Sontag’s last book, Regarding the Pain of Others, follows up on issues broached in On Photography and raises important ethico-political questions that were useful for my trauma research. In her book, Sontag reminds us that film and TV images change how we see the world: the fact that we are “not totally transformed” by images of atrocity, says Sontag, “does not impugn the ethical value of an assault by image” (116). “Images,” she says, “have been reproached for being a way of watching suffering at a distance, as if there were some other way of watching.” “There is nothing wrong,” she continues, “with standing back and thinking.”

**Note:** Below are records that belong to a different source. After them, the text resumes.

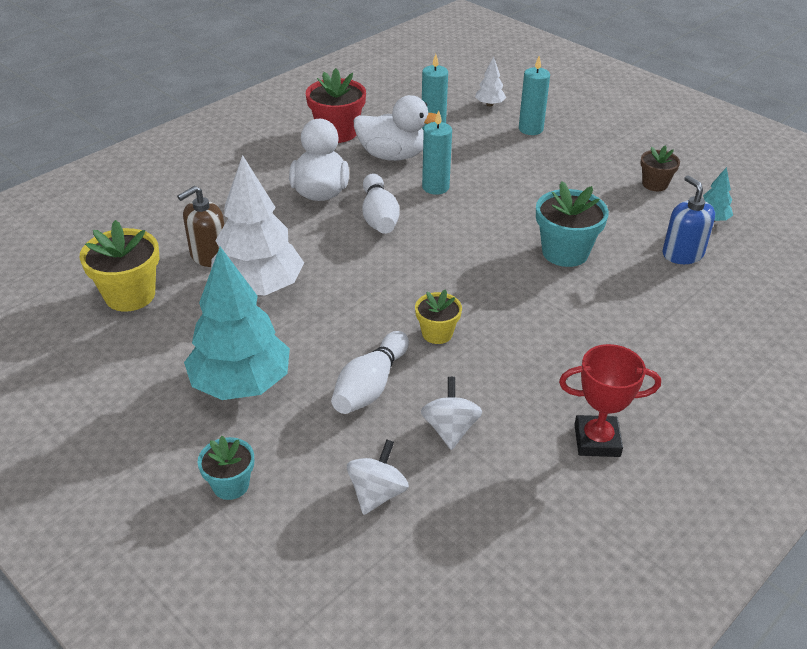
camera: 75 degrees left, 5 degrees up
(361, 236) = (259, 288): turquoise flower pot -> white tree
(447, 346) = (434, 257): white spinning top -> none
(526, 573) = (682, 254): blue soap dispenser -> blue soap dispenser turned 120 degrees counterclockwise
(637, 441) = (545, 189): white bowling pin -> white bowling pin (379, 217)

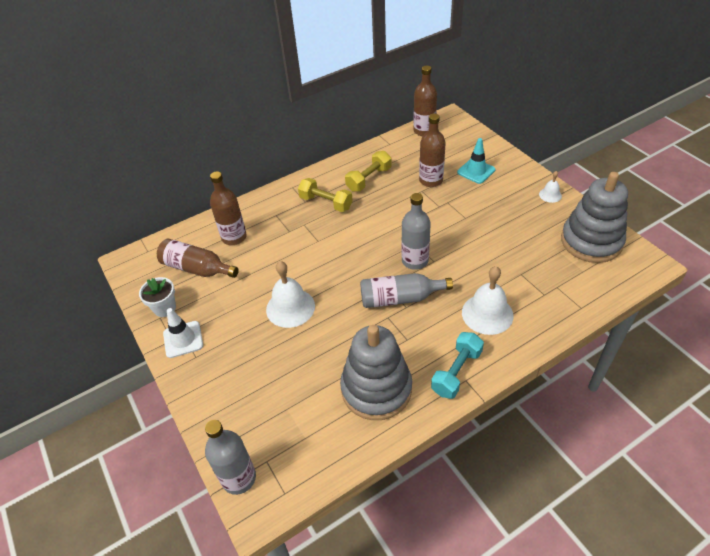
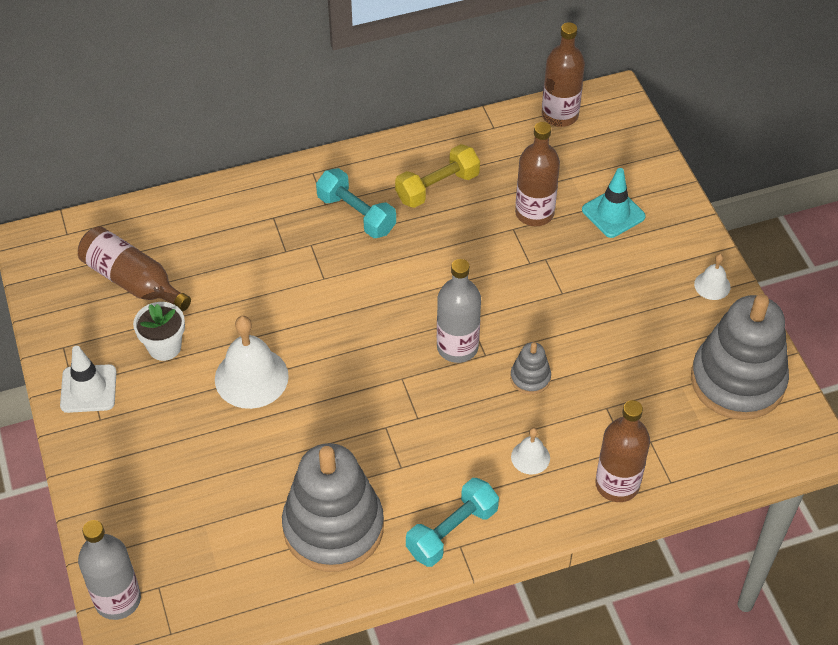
camera: 10 degrees right, 5 degrees up
(165, 308) = (73, 334): white flower pot -> white flower pot (164, 347)
(234, 237) = (200, 241): brown bottle -> brown bottle (617, 484)
(326, 203) = (356, 214): yellow dumbbell -> turquoise dumbbell
(400, 298) = (413, 402): grey bottle -> none
(467, 268) = (530, 378): none -> grey stacking toy
(487, 314) = (530, 457): white bell -> white bell, size x0.51

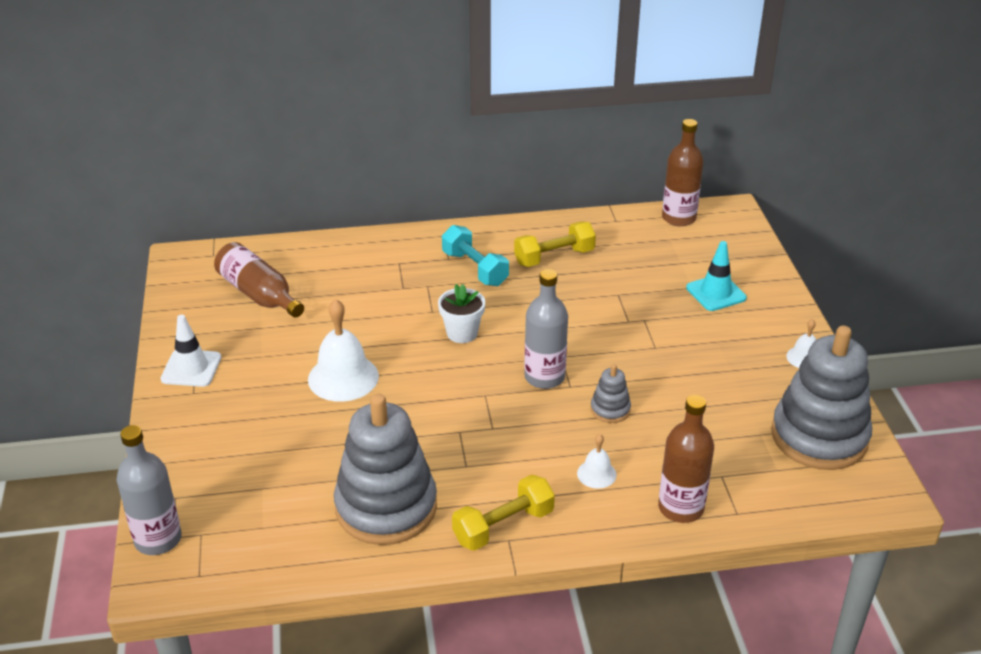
camera: 10 degrees right, 15 degrees down
(164, 347) = (271, 345): white flower pot -> white flower pot (462, 333)
(452, 531) = (503, 526): turquoise dumbbell -> yellow dumbbell
(534, 213) = (640, 285): brown bottle -> none

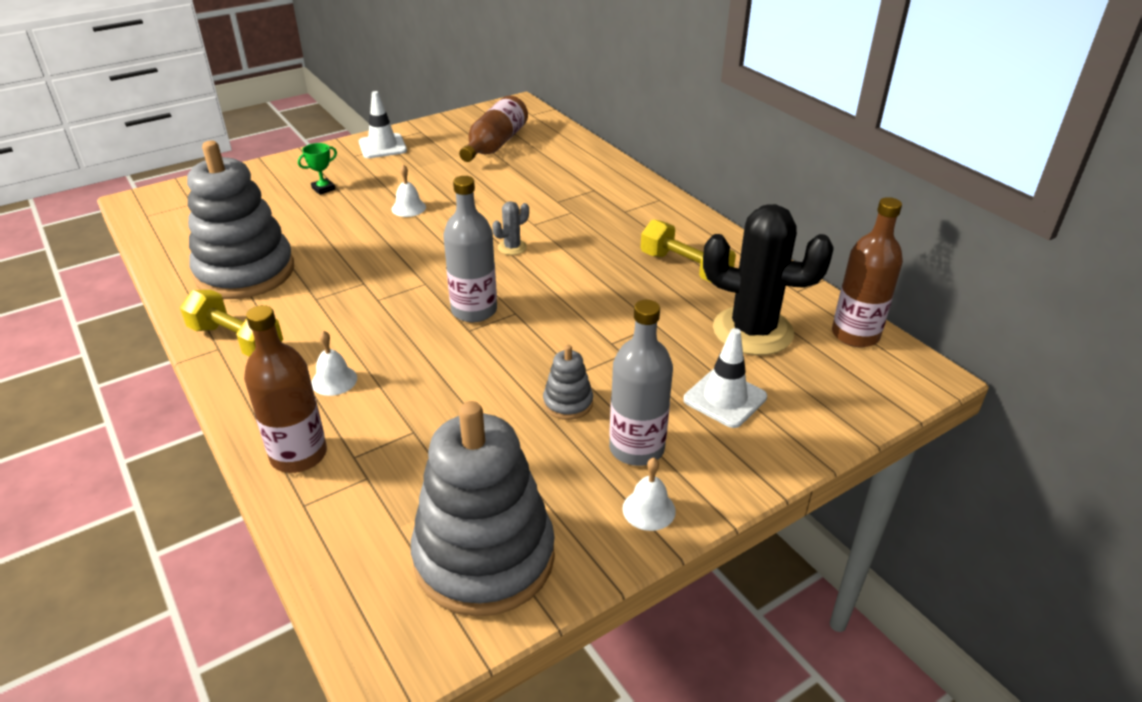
camera: 65 degrees right, 0 degrees up
(158, 539) = (182, 189): grey bottle -> grey bottle (636, 448)
(253, 427) = (323, 189): none -> green trophy
(343, 377) = (408, 208): white bell -> white bell, size x0.51
(462, 333) = (512, 247): white flower pot -> grey cactus
(475, 269) = (621, 228): turquoise dumbbell -> none
(610, 409) = (445, 365): grey stacking toy -> grey stacking toy (568, 403)
(651, 256) = (752, 331): none -> black cactus
(716, 293) = (725, 398): turquoise traffic cone -> white traffic cone

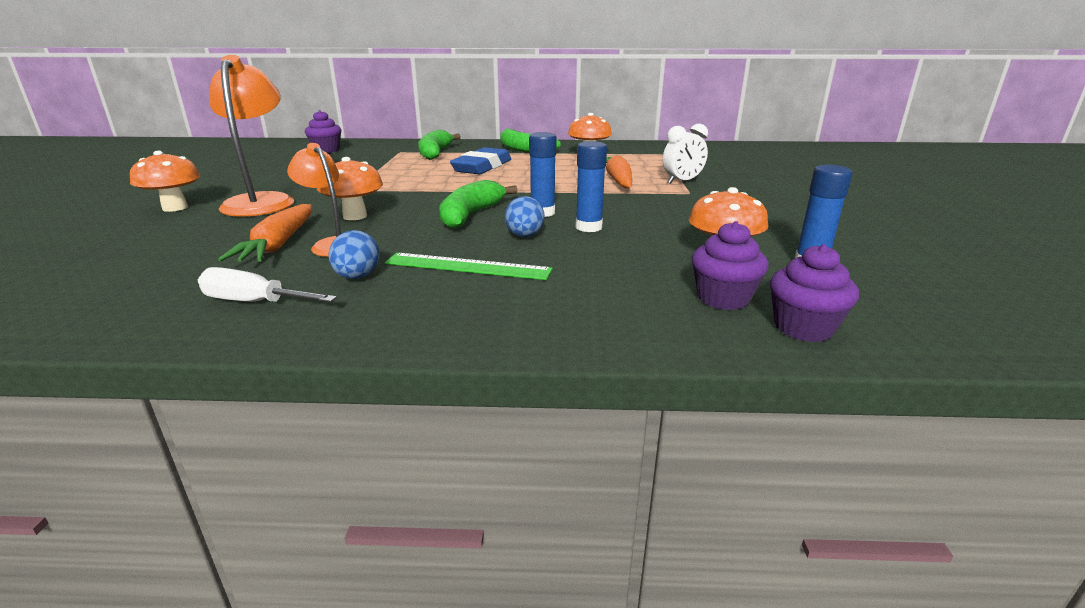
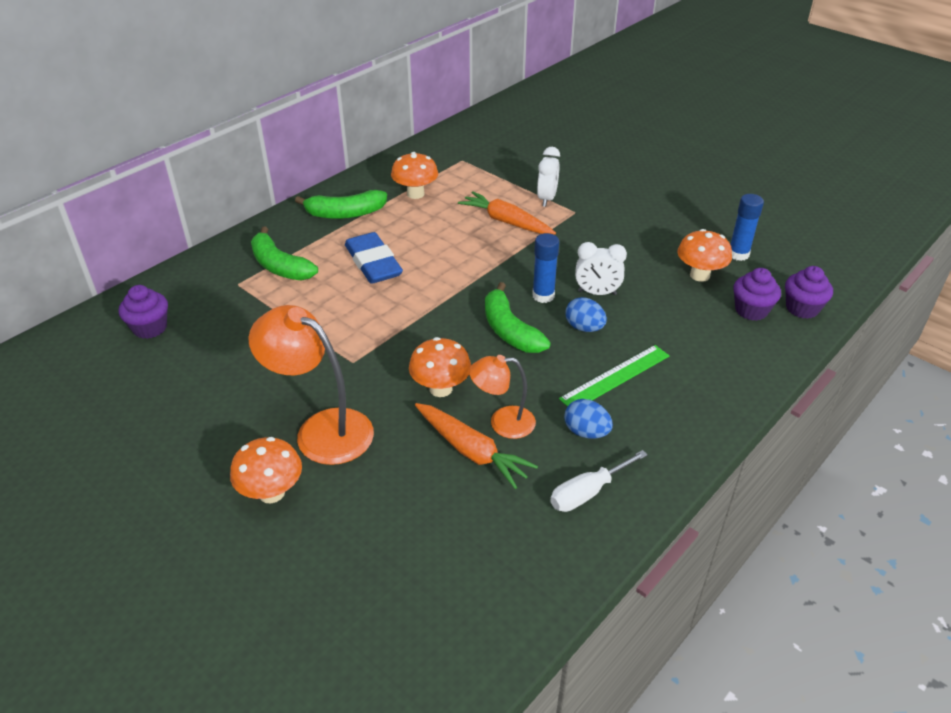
camera: 50 degrees left, 15 degrees up
(588, 227) = (597, 293): blue glue stick -> white clock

Sontag continued up to the end to “stand back and think.” This position enabled her to address topics at the forefront of politics and culture. Her brilliant, creative mind kept working on crucial contemporary issues and their public importance. Above all, she kept on thinking. We will miss her ground-breaking insights.

E. Ann Kaplan is professor of English and Comparative Studies at SUNY Stony Brook, where she also founded and directs The Humanities Institute. She has written widely on topics in literary and media theory, practices and politics, with special focus on issues in gender and race. She has done pioneering research in postmodernism, and authored books and articles on television, postmodernism and consumer culture, and on postmodernism and feminism. Her most recent book, "Trauma Culture: The Politics of Terror and Loss in Media and Literature", is forthcoming by Rutgers University Press.